Two residents of a Loomis seniors facility died and four other people were hospitalized after consuming soup with wild mushrooms harvested by a caregiver, the Placer County Sheriff's Department reported.
Placer County Sheriff's Lt. Mark Reed said Saturday that deputies were called at 10 a.m. Friday to the Gold Age Villa, an elderly care home on a rustic property along Horseshoe Bar Road.
"We got a report that some people had consumed some poisonous mushrooms," Reed said. "We responded out to the facility and interviewed people to make sure sure there was no foul play. There wasn't any...It was an accident."
Reed said a caregiver who prepared the meal with the mushrooms was among six people sickened.
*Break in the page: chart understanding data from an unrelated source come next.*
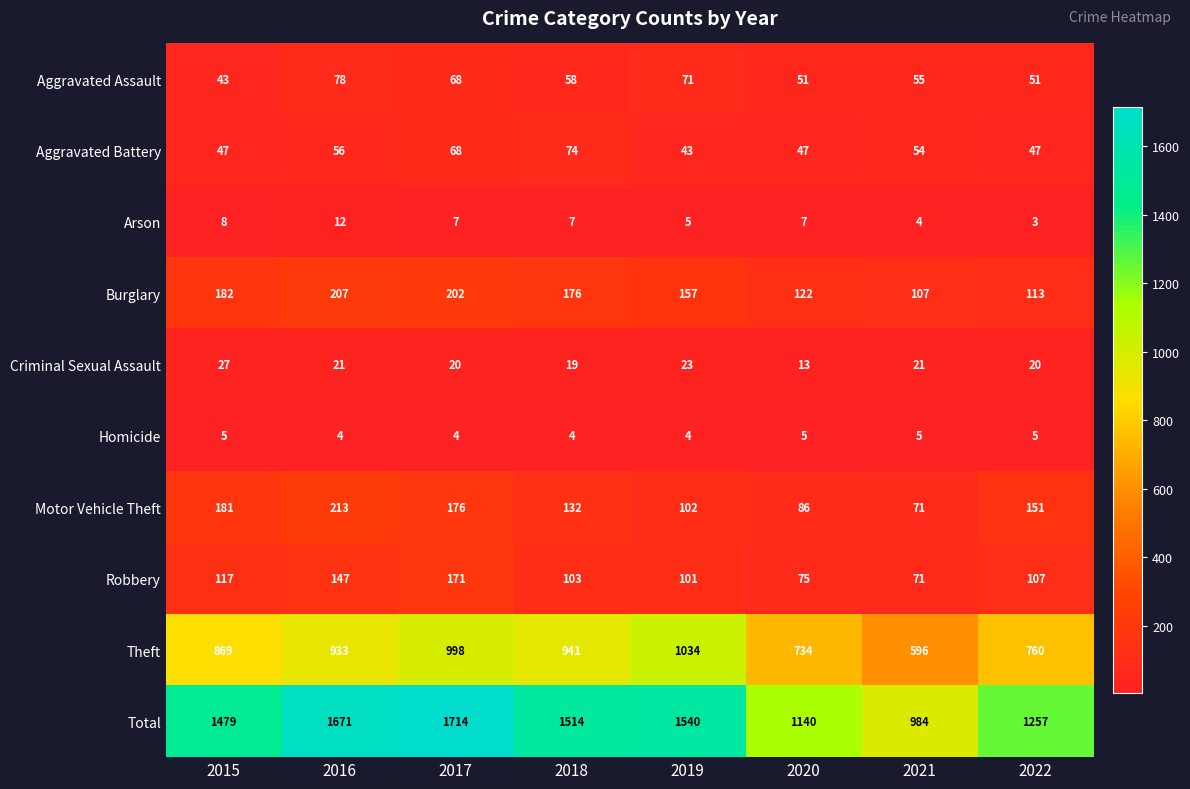

What is the difference between the second highest and second lowest values in the Burglary series?

89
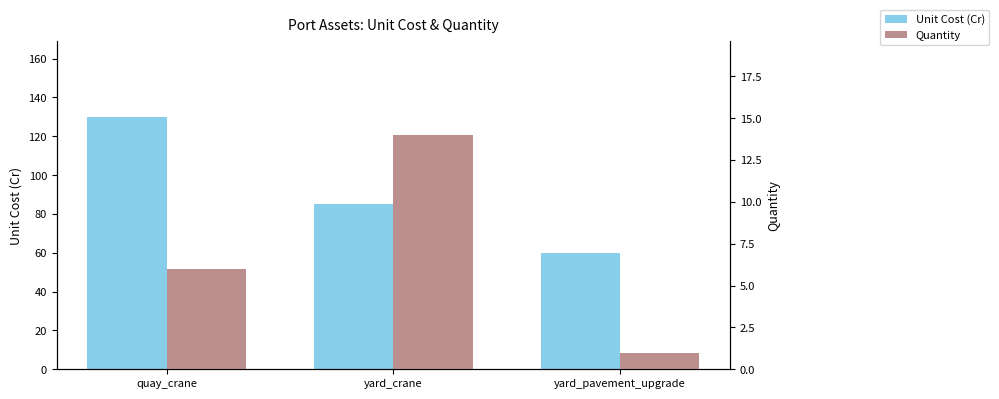

Reading left to right, what are all the values shown in this chart?

Unit Cost (Cr): quay_crane=130	yard_crane=85	yard_pavement_upgrade=60
Quantity: quay_crane=6	yard_crane=14	yard_pavement_upgrade=1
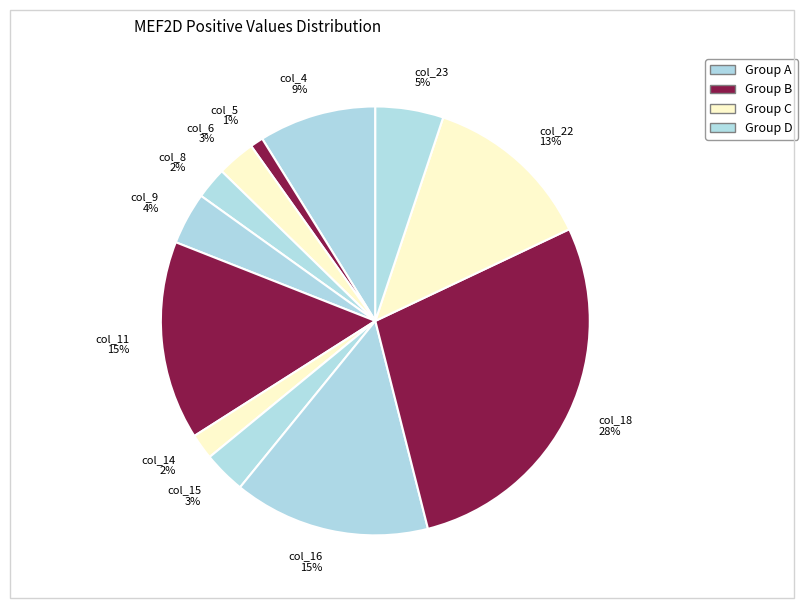

How many segments does this pie chart have?

12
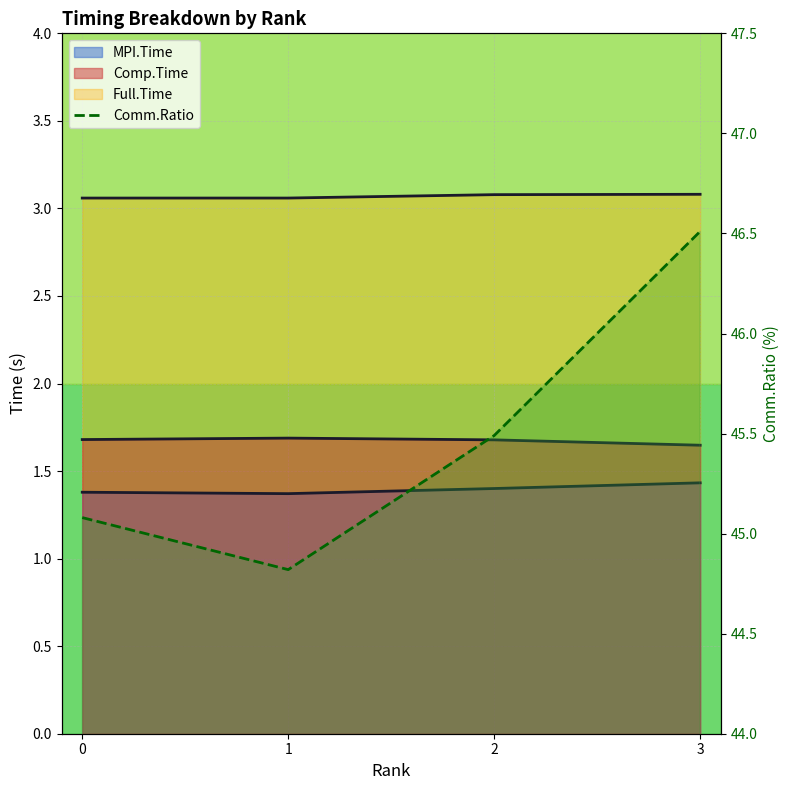

How many distinct data groups are displayed?

4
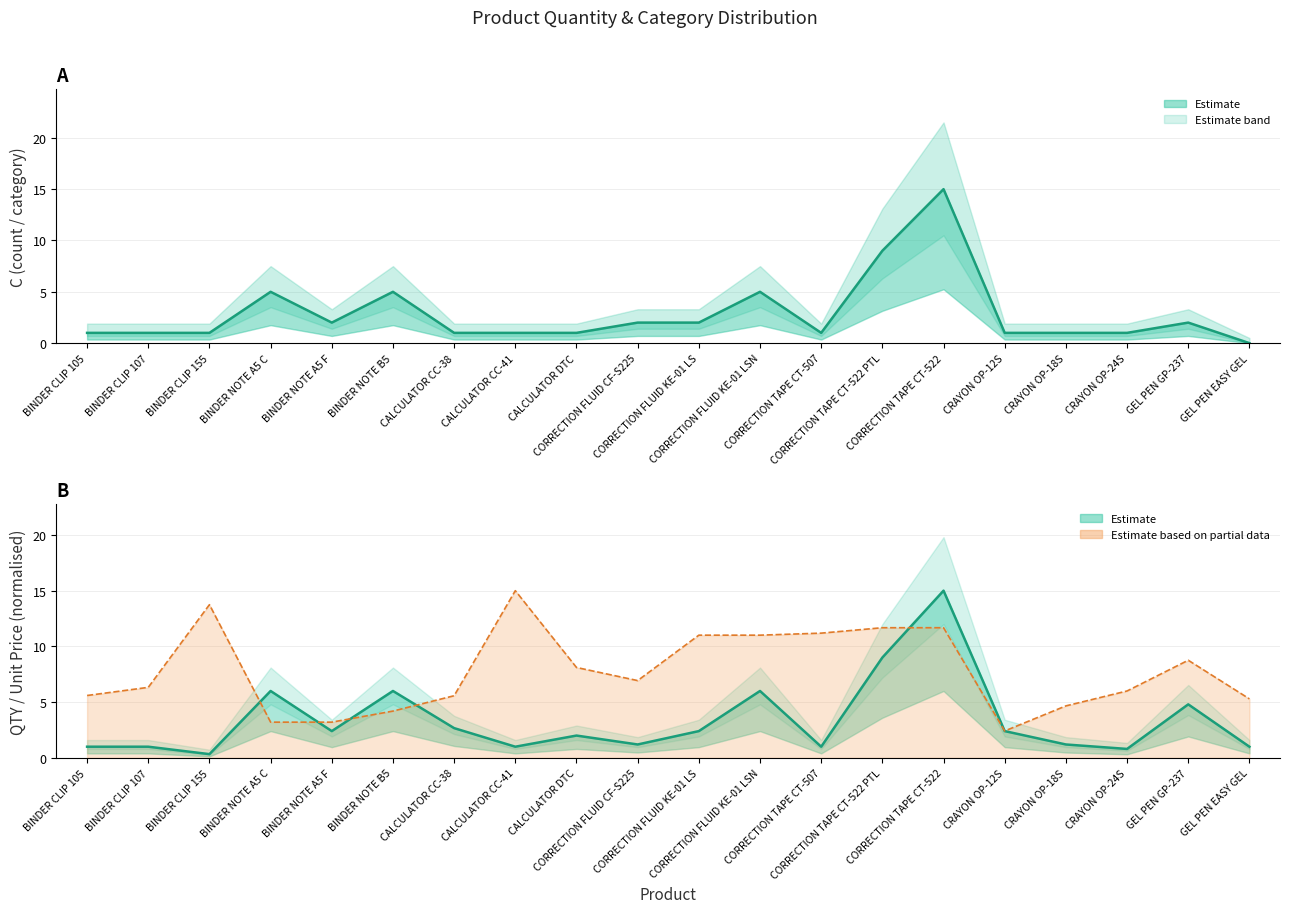

How many data points in Unit Price line are less than 6?

9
Reed said the two residents who died were identified as Barbara Lopes, 86, and Teresa Olesniewicz, 73. The caregiver and three residents were hospitalized, he said.
Reed called the event a tragedy, in which the caregiver "just didn't know" the mushrooms were poisonous.
The incident is being investigated by the California Department of Social Services, which licenses senior care facilities.
Last year, the California Department of Public Health warned that collecting and eating wild mushrooms can cause cramping, vomiting, and diarrhea as well as liver and kidney failure.
According to state data, there were more than 1,700 reported cases of mushroom ingestion in California in 2009 and 2010. They included ten cases of serious poisoning and two deaths, including an 82-year-old Santa Barbara man who gathered wild mushrooms to saute with his steak.
While the type of mushrooms consumed in the Loomis tragedy were unknown, two varieties commonly found in California - the Amanita ocreata and Amanita phalloides, dubbed the "destroying angel" and "death cap," respectively - are considered particularly dangerous.
Public health officials say people who gather mushrooms shouldn't eat them unless they have been examined by an expert for safety. People who develop symptoms after eating wild mushrooms should seek immediate medical attention and contact the California Poison Control System at 1-800-222-1222.